MATLAB's just in time compiler (JIT) has been improved significantly over the last couple years. And even though you are right that one should generally vectorize code, from my experience this is only true for certain operations and functions and also depends on how much data your functions are handling.
The best way for you to find out what works best, is to profile your MATLAB code with and without vectorization.
Maybe a matrix of a few elements is not a good test for vectorization efficiency. In the end it depends on the application on what works well.
Also, usually vectorized code looks better (more true to underlying model), but it many cases it does not and it ends up hurting the implementation. What you did is great as now you know what works best for you.
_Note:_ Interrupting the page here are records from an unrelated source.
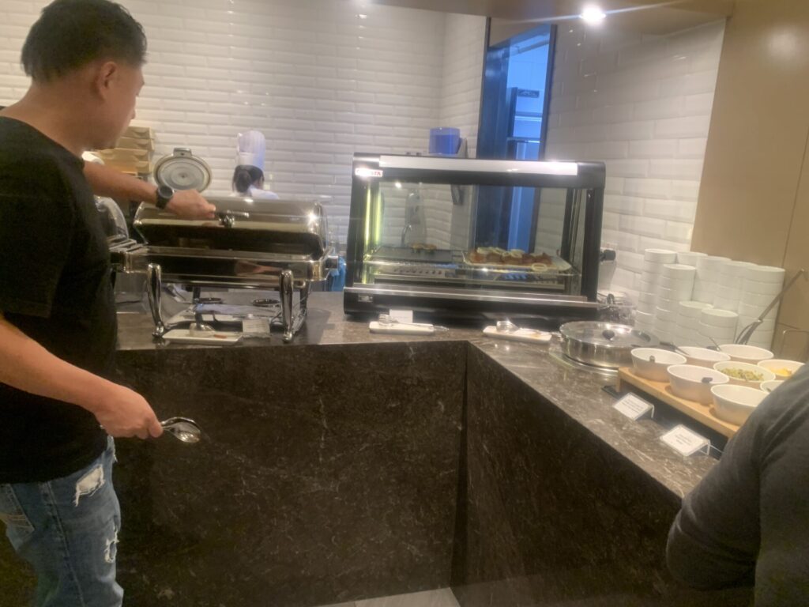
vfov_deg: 53.1
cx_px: 404
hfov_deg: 67.3
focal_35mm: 26
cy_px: 304
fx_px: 608
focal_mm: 4.25
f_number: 1.8
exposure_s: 1/50
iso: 200
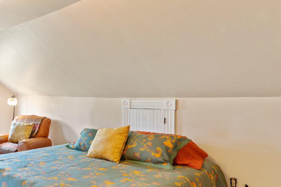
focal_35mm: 31
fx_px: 242
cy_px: 106
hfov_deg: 55.9
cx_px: 55
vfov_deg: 42.2
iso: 320
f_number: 7.1
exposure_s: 1
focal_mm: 16
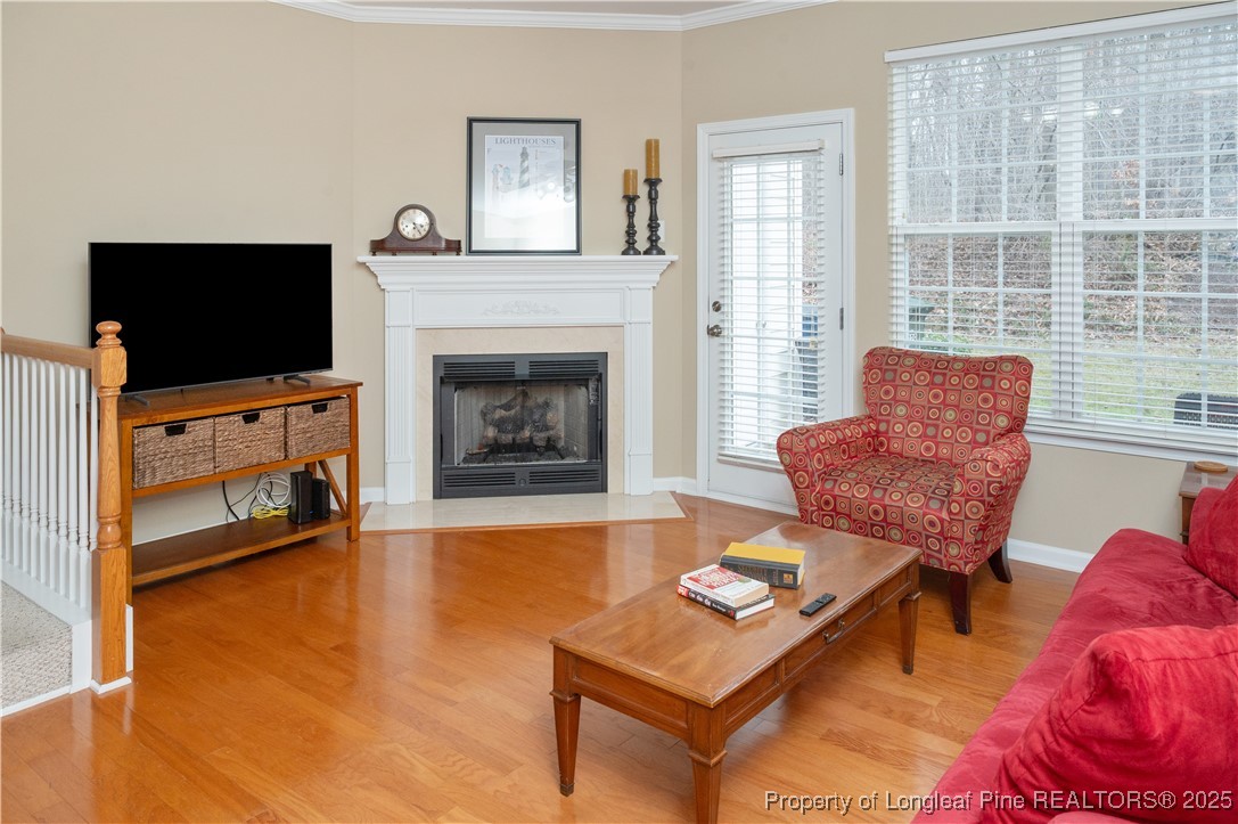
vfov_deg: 53.1
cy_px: 412
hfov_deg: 73.8
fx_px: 825
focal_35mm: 24
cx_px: 619
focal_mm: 24
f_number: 8
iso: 800
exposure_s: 1/200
I would not call this vectorisation.
You appear to be doing some sort of filtering operation. A truly vectorised version of such a filter is the original data, multiplied by the filter matrix (that is, one matrix that represents the whole for-loop).
Problem with these matrices is that they are so sparse (only a few nonzero elements around the diagonal) that it's hardly ever efficient to use them. You can use the sparse
command but even then, the elegance of the notation probably does not justify the extra memory required.
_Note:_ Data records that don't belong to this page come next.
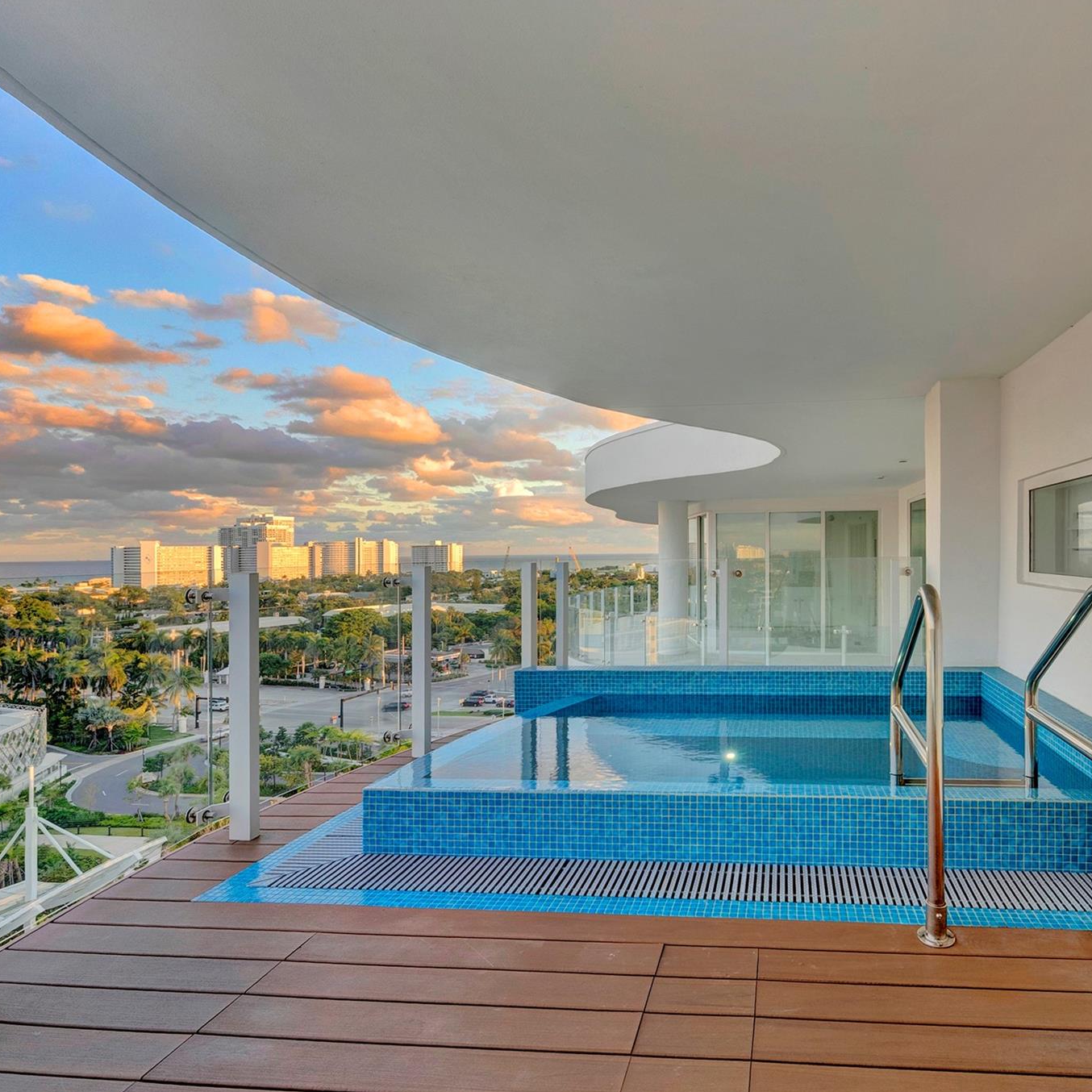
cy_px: 545
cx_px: 717
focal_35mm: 18
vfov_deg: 80.7
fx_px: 642
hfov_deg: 78.4
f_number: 9
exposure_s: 1/60
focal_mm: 14
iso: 320
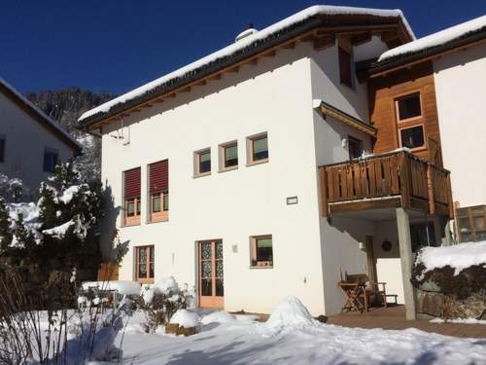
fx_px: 407
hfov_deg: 61.7
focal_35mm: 29
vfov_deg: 48.2
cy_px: 182
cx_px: 243
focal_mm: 4.15
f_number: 2.2
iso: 40
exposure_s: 1/8264
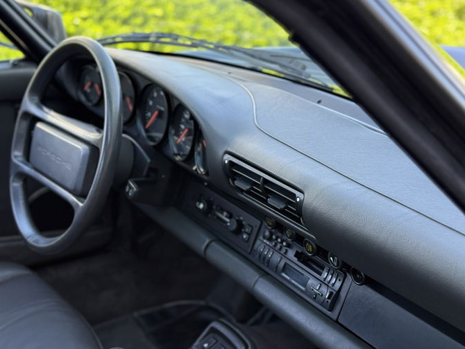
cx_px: 215
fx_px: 739
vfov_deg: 26.6
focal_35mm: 55
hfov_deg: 34.9
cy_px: 159
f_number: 1.78
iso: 80
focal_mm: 6.76
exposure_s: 1/249
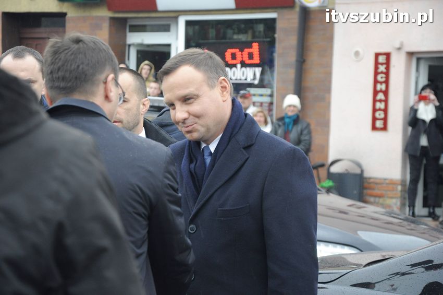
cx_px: 222
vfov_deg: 12.2
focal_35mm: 112
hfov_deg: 18.2
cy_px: 148
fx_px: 1383
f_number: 5.3
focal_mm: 75
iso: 800
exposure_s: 1/160
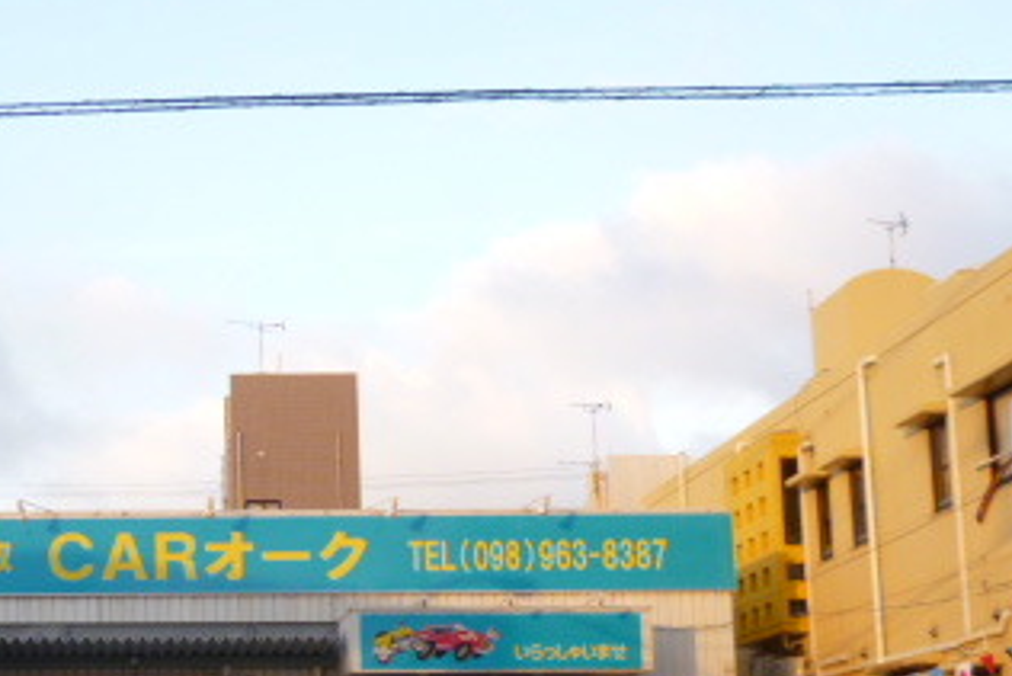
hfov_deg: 30.9
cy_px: 596
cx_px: 42
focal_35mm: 61
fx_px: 1715
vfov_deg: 21.8
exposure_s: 1/160
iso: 100
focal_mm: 5.2
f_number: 2.7
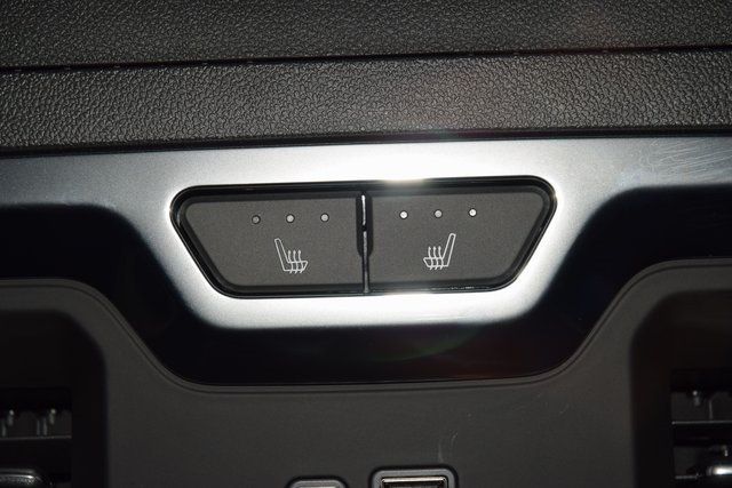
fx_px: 2135
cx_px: 366
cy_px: 244
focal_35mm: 105
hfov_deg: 19.5
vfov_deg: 13.0
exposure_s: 1/125
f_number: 8
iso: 100
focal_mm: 70
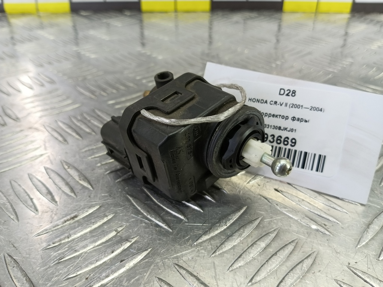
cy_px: 144
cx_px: 192
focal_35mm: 23
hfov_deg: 73.9
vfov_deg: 58.9
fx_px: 254
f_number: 1.6
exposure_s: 1/50
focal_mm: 4.11
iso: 126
Matlab used to be bad at for loops because even the loop counters etc were still treated as complex matrices, so all the checks for such matrices were evaluated at every iteration. My guess is that inside your for loop, all those checks are still performed every time you apply the filter coefficients.
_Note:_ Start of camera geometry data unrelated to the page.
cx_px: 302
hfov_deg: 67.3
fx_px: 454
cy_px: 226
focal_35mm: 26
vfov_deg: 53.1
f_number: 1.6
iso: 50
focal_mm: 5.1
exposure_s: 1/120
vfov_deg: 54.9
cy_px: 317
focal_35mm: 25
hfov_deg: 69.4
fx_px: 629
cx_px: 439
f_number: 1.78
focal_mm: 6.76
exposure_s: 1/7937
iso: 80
Perhaps the matlab functions filter
and filter2
are useful here?
You may also ant to read this post: Improving MATLAB Matrix Construction Code : Or, code Vectorization for begginers
One possible explanation is startup overhead. If a temporary matrix is created behind the scene, be prepared for memory allocations. Also, I guess MATLAB cannot deduce that your matrix is small so there will be loop overhead. So your vectorized version may end up in code like
double* tmp=(double*)malloc(n*sizeof(double));
for(size_t k=0;k<N;++k)
{
// Do stuff with elements
}
free(tmp);
Compare this to a known number of operations:
double temp[2];
temp[0]=...;
temp[1]=...;
So JIT may be faster when the malloc-loopcounter-free time is long compared to the workload for each computation.